Otherwise you can use the replica method. It is commonly done on turbine shafts etc. if there is a known area where cracks will start-such as a keyway, etc.
 

Metalguy,
I suppose I don't know the previous record of the fatigued structure.
Dose it mean we cannot estimate its remaining fatigue life by a nondestruction method in this case?
 
No, but I think it pretty much eliminates trying to calculate it. Is your structure steel or Ti (or Ti alloy), which have an infinite cyclic life provided the stresses are below some value, or Al etc. which do not have such a limit?

I think the only practical way to use a NDE method is the plastic replica. They can provide amazing detail, and identify very tiny cracks. You'd have to know where the stresses were 9and will be) highest in order to avoid having to replicate the whole thing.

What sort of structure do you have?
 
Metalguy,

The fatigued structure is stainless steel.

The plastic replica method can provide information about the tiny cracks only on the surface. Even we know these tuny cracks exist, we still cannot say how long the remaining service life of the structure has.
 
If you make the assumption that you already have some tiny fatigue cracks, then you must deal with the propagation phase-much easier than the initiation.

Periodic NDE, using methods such as UT, eddy current, penetrant testing are what you need to do, unless you are very sure of the future stresses and cycles. Even then it's still a good idea to perform the NDE.

If you don't know much about the stresses except that they do not change (level and cyclic nature), you will be able to predict the usefull life AFTER you build a database via NDE for your particular application.

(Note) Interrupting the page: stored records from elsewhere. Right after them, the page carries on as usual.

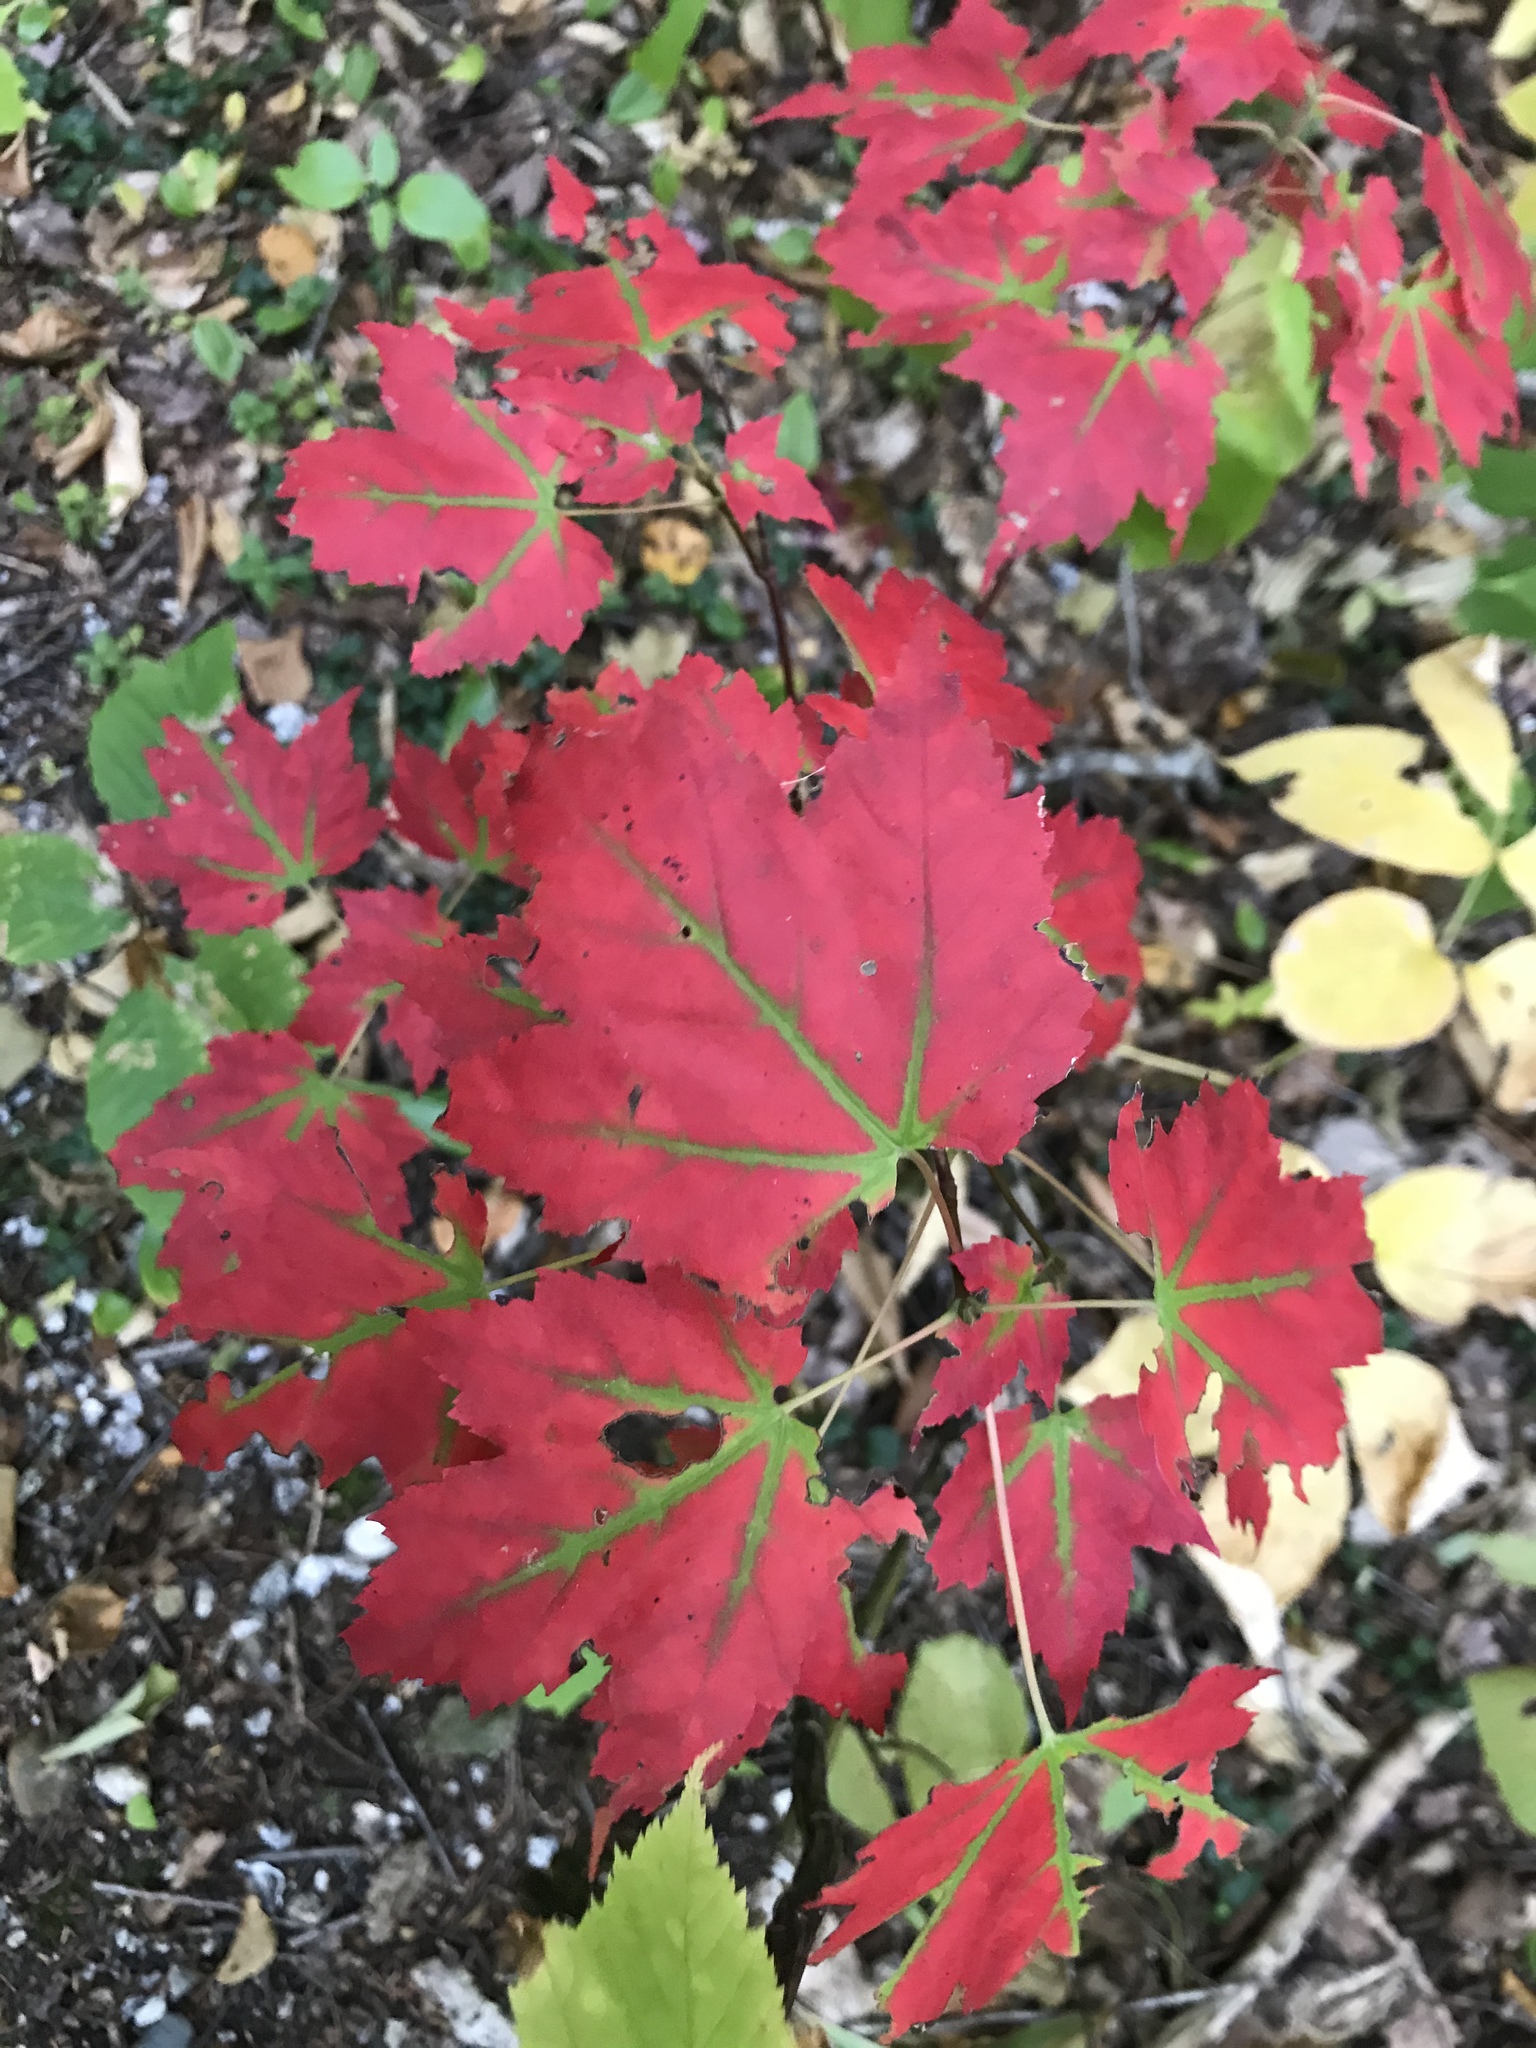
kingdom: Plantae
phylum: Tracheophyta
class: Magnoliopsida
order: Sapindales
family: Sapindaceae
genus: Acer
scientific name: Acer rubrum
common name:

If you aren't sure the stresses will stay the same during use, you don't have much choice except to perform periodic NDE.
 
Thanks Metalguy,
The plastic replica may be the only NDE method to evaluate the remaining fatigue life.
 
An update:

A more correct relationship of stress and cycles would be:

S^3 x N = const

If this is evaluated at failure, then

S1^3 x N1 + S2^3 x N2 + ... = const for several stresses and associated cycles.